Two cost hacks to jack your returns
You're rental property is up and running. It's cash flowing nicely. You're a lazy landlord. Life is sweet.
There are clever ways to boost your returns and cashflow mainly by adding to the topline. I've written about them here:
But there are two big line items that many landlords don't think about. And that's an opportunity. Every landlord should question their property tax and insurance.
Property tax can be as much as 10% of your gross rental income and maybe half of your expenses. Insurance - especially for coastal or high risk areas - might be 5% of your gross rental income. Together those are dollars straight out of your pocket. And, unlike landscaping or maintenance expenses, your tenants don't see any immediate and direct benefit to them.
Let's start with the easier and quicker of the two: insurance.
Shop your insurance around every two years. That's it. If you're using a broker, tender your business to another broker. Make sure you give the "challenge broker" a copy of your existing coverage so you're comparing like-with-like. Different brokers work with different insurance companies. Try online-only providers like Lemonade. (This is not an endorsement, and they have limited state/building coverage). Start the shopping-around process about 60 days from the renewal. That way you'll have plenty of time to make the switch.
I recently tendered one of my buildings and the annual policy cost dropped by 40% or about $1,950! That's $1,950 straight to the bottom line for about 90 minutes of work. I love that hourly rate (and you can think of it as a recurring annual saving!).
Insurance brokers and companies hate it when you shop policies around every year. Their business model relies on you "setting and forgetting". But every two years seems like a reasonable compromise to me. They have to earn your business. You have to invest 90 minutes. Fair deal.

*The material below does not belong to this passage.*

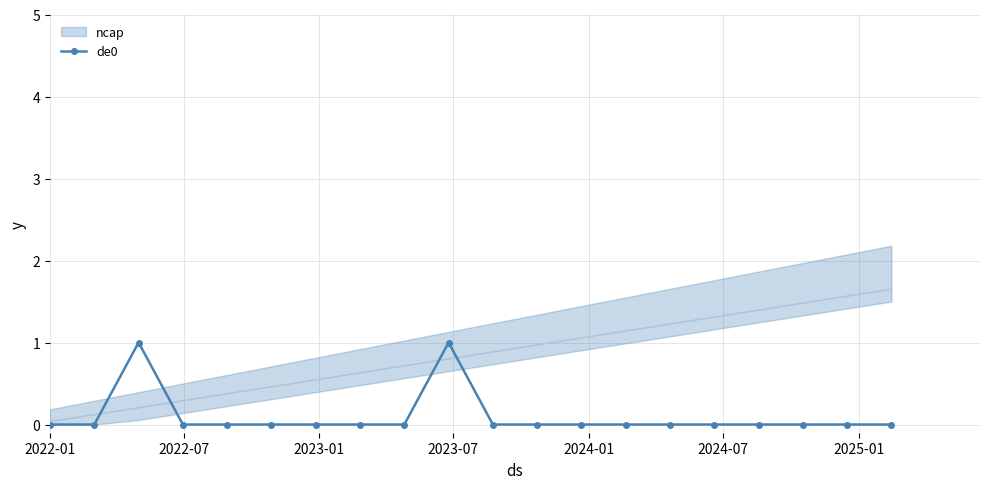

The value at 2022-01 is 0. True or false?

True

Get an abatement on your property tax. An abatement is a reduction in your tax. The process to appeal varies jurisdiction to jurisdiction. An abatement is a way of saying "this building isn't worth what the local council thinks it is worth".
Fill out your property tax abatement form. Here's one from my local council:
And here's your order of operations:
- Check your property tax card from the local assessor's office. Note anything incorrectly recorded, like the square footage, number of bedrooms, permitted use etc.

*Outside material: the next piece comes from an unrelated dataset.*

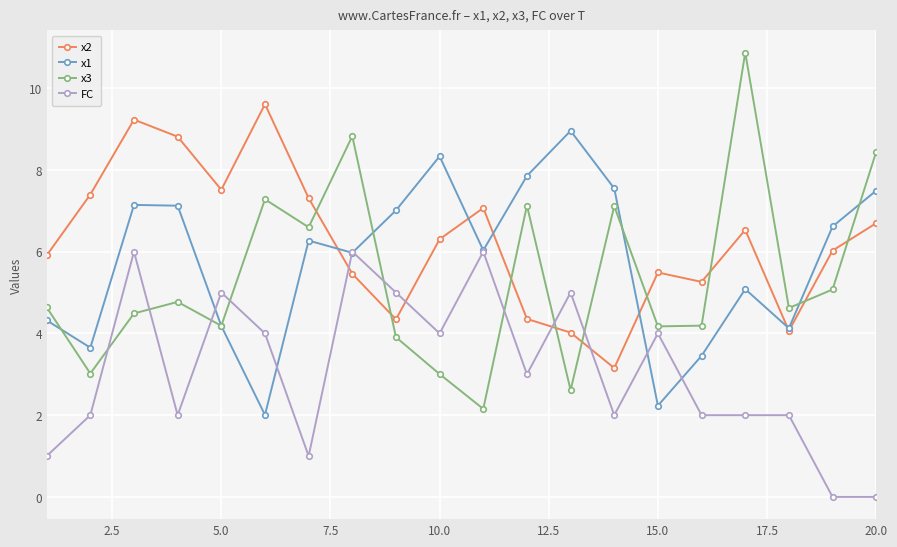

List the series in order of their peak value, highest first.

x3, x2, x1, FC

- Compare your property value to similar properties in the neighborhood. Use public records and google map photographs. Get a realtor (or pay an appraiser) to pull recent "sold" data.
- Take down any unused buildings (say, an old decrepit garage) that don't add value to the rent but adds cost to your assessment.
- Check if your city/jurisdiction has specific abatement allowances for recent renovations or new constructions. Some councils want to encourage improvement, like Portland, Philadelphia, and Des Moines among others.
- Walk the property with the assessor and point out all the ways that your property is bad. Tree on the sidewalk blocking light on your building. Uneven flooring. Old appliances. Worn countertops.
The key is to use hard data. Don't be subjective. Your assessor won't be. Property tax on one of my buildings runs over $15,000 a year. Even a 10% saving is meaningful, especially given that abatements tend to carry forward for many years.
If you're adamant that you're paying over the odds for your property tax you can go a couple of more expensive and time consuming routes. One is to use a lawyer specializing in property tax abatement. Another is to use a commission-only company that challenges property taxes.
Remember: a dollar saved is a dollar earned. Now go earn that dollar.